## Extracted information

START

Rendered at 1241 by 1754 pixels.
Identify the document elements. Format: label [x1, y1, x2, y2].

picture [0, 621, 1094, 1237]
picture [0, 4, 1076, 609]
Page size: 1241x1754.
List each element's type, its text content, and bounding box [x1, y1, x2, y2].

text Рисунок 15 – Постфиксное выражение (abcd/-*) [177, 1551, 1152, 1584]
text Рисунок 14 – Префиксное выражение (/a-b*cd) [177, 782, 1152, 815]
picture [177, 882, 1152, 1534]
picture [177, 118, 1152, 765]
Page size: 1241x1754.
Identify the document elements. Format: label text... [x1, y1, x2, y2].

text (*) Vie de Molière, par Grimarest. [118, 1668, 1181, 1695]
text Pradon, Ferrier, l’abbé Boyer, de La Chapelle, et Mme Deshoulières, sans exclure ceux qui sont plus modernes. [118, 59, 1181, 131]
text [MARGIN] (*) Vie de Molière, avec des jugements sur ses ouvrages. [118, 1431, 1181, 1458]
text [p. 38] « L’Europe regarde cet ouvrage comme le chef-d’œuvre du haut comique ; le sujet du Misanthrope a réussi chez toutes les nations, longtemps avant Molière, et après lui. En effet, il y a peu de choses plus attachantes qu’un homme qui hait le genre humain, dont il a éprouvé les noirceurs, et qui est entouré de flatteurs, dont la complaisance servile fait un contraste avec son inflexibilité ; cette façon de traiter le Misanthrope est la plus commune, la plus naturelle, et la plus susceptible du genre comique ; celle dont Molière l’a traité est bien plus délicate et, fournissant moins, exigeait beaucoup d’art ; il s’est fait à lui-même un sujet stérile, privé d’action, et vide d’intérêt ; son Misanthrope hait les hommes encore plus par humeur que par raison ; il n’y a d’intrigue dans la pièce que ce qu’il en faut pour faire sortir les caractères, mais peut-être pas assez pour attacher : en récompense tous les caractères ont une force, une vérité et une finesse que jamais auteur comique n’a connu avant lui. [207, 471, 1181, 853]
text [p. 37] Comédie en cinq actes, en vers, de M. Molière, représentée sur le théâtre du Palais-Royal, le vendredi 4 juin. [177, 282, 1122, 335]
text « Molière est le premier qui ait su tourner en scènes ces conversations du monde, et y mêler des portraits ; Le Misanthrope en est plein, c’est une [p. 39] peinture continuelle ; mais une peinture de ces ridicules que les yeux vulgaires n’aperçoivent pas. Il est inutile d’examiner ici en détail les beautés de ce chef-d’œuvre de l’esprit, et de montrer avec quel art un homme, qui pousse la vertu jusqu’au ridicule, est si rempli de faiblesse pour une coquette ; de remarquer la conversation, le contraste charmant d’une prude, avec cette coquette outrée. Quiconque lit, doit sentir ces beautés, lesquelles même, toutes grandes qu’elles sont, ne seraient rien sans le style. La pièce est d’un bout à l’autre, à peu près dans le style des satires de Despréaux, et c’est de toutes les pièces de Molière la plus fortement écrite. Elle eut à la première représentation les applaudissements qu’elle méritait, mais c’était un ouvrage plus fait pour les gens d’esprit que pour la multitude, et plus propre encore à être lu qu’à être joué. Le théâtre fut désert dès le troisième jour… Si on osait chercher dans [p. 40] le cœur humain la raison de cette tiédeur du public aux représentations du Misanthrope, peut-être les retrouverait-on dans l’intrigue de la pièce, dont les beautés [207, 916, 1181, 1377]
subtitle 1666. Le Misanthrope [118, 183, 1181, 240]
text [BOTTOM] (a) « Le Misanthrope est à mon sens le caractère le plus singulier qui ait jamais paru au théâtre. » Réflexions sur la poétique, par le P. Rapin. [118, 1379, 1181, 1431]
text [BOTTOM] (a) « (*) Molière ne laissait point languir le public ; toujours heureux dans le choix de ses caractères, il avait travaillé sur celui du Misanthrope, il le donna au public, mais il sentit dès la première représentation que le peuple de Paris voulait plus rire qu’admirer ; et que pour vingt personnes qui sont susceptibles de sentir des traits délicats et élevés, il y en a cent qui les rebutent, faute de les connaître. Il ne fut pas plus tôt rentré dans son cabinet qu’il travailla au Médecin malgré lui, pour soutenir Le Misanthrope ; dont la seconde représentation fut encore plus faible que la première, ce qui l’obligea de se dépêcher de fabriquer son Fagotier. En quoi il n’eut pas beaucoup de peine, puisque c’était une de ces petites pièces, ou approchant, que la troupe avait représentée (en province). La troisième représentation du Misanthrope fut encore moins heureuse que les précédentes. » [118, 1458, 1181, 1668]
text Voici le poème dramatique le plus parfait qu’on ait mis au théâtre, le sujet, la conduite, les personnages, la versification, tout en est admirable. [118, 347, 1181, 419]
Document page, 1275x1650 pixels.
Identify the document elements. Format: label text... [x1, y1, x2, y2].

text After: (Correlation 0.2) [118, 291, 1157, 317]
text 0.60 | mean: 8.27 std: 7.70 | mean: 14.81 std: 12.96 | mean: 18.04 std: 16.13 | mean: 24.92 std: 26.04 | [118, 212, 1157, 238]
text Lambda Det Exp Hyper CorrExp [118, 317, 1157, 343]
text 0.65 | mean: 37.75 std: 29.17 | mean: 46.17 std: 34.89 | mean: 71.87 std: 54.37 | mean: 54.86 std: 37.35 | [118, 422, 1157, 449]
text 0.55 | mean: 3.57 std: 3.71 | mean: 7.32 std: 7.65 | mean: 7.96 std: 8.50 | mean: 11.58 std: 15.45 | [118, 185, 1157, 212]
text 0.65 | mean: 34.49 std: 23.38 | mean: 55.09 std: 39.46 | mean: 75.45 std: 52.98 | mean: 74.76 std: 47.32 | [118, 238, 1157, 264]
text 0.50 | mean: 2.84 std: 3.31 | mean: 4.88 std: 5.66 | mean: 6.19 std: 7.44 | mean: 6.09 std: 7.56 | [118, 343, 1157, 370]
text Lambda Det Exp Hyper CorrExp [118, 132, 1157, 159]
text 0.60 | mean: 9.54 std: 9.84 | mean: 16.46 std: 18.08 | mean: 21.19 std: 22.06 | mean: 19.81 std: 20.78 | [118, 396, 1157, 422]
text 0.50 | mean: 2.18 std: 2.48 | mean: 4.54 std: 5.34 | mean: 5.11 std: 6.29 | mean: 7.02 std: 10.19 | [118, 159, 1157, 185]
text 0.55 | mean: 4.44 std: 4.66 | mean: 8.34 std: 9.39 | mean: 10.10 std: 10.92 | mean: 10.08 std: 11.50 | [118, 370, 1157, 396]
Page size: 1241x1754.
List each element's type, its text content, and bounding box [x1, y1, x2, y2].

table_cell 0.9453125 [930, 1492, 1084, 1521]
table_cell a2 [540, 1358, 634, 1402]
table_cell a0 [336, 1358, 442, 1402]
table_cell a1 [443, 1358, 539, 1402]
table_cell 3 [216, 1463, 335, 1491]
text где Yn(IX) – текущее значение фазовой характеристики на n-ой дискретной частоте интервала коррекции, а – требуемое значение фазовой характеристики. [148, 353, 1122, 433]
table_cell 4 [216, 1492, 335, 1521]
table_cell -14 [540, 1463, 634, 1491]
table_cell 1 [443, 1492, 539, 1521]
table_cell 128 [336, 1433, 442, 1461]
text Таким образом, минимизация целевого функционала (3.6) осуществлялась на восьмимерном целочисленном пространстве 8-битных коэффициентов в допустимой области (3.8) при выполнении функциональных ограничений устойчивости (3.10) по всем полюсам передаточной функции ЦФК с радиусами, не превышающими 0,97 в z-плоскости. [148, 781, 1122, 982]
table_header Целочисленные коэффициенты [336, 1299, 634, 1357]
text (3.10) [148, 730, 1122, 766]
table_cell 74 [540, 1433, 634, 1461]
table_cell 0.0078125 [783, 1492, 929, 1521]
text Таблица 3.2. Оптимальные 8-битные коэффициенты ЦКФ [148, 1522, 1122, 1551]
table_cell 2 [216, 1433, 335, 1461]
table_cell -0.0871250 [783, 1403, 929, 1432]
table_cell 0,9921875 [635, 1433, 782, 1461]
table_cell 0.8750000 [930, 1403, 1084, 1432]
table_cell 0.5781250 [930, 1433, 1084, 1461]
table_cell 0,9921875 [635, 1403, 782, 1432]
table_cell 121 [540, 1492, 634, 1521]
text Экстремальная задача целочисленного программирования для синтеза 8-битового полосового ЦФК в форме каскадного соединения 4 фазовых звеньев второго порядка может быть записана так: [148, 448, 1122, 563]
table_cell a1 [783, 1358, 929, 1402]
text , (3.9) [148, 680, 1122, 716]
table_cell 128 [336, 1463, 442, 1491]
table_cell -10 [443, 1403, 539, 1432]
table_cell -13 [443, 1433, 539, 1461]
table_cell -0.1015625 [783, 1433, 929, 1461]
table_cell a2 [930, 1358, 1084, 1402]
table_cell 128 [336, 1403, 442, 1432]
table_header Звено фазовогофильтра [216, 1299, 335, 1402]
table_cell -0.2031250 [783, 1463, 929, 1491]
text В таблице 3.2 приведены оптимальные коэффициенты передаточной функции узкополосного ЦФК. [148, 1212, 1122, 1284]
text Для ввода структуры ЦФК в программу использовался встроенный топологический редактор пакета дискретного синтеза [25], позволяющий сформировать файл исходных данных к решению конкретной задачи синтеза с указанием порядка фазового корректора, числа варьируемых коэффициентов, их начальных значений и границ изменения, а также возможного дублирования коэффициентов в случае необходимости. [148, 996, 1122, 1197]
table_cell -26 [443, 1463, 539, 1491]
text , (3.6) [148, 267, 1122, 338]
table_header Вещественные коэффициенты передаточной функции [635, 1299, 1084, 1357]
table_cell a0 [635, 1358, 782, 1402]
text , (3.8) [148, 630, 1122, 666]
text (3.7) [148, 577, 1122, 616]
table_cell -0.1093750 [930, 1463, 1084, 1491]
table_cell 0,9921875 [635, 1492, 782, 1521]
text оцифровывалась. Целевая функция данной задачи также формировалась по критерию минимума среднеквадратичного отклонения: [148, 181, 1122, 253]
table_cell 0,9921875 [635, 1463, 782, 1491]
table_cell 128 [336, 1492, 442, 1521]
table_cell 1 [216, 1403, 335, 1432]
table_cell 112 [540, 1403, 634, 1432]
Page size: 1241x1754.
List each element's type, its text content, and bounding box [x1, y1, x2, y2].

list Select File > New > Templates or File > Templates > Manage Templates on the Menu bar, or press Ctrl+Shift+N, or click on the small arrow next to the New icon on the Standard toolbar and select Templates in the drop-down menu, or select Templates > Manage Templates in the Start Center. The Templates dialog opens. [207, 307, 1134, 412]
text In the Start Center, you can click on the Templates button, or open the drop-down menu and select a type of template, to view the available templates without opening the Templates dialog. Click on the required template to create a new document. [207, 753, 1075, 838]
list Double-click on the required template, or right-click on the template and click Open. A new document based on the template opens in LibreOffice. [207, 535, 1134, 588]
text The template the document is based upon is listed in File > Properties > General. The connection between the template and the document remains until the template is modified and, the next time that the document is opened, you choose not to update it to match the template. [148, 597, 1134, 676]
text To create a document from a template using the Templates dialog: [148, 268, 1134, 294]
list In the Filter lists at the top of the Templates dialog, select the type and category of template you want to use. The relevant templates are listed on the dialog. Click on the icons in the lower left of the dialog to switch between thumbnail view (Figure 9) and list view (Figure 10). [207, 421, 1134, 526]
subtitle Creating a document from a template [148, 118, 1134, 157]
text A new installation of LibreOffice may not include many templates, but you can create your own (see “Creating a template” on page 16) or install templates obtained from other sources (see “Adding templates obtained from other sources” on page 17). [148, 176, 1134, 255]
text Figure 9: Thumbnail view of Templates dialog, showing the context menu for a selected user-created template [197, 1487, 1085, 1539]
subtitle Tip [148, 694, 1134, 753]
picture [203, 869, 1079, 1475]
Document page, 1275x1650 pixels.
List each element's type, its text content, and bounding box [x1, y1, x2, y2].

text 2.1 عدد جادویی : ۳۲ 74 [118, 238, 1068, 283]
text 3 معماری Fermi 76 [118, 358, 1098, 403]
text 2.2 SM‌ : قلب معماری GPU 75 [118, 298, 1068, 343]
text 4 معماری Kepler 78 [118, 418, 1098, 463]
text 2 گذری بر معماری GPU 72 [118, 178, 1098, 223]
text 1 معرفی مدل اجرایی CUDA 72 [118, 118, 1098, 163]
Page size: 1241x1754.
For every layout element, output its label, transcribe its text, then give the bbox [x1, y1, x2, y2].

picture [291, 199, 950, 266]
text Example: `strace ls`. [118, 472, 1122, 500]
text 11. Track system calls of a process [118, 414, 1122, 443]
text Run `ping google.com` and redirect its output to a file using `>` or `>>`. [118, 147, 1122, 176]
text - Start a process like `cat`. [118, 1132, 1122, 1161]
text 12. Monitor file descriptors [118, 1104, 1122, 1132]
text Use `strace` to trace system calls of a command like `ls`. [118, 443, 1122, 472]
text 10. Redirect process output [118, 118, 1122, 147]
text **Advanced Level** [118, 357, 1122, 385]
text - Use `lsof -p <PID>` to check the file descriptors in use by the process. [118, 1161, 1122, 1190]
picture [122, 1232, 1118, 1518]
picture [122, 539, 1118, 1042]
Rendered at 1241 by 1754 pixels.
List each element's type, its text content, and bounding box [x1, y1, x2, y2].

END

## Challenge
Can you rewrite the data starting at the line that contains "picture [291, 199, 950, 266]" and ending at the line that contains "picture [122, 1232, 1118, 1518]", putting "Expert Level" in place of "Advanced Level" and leaving everything else as it is?

## Correct result
picture [291, 199, 950, 266]
text Example: `strace ls`. [118, 472, 1122, 500]
text 11. Track system calls of a process [118, 414, 1122, 443]
text Run `ping google.com` and redirect its output to a file using `>` or `>>`. [118, 147, 1122, 176]
text - Start a process like `cat`. [118, 1132, 1122, 1161]
text 12. Monitor file descriptors [118, 1104, 1122, 1132]
text Use `strace` to trace system calls of a command like `ls`. [118, 443, 1122, 472]
text 10. Redirect process output [118, 118, 1122, 147]
text **Expert Level** [118, 357, 1122, 385]
text - Use `lsof -p <PID>` to check the file descriptors in use by the process. [118, 1161, 1122, 1190]
picture [122, 1232, 1118, 1518]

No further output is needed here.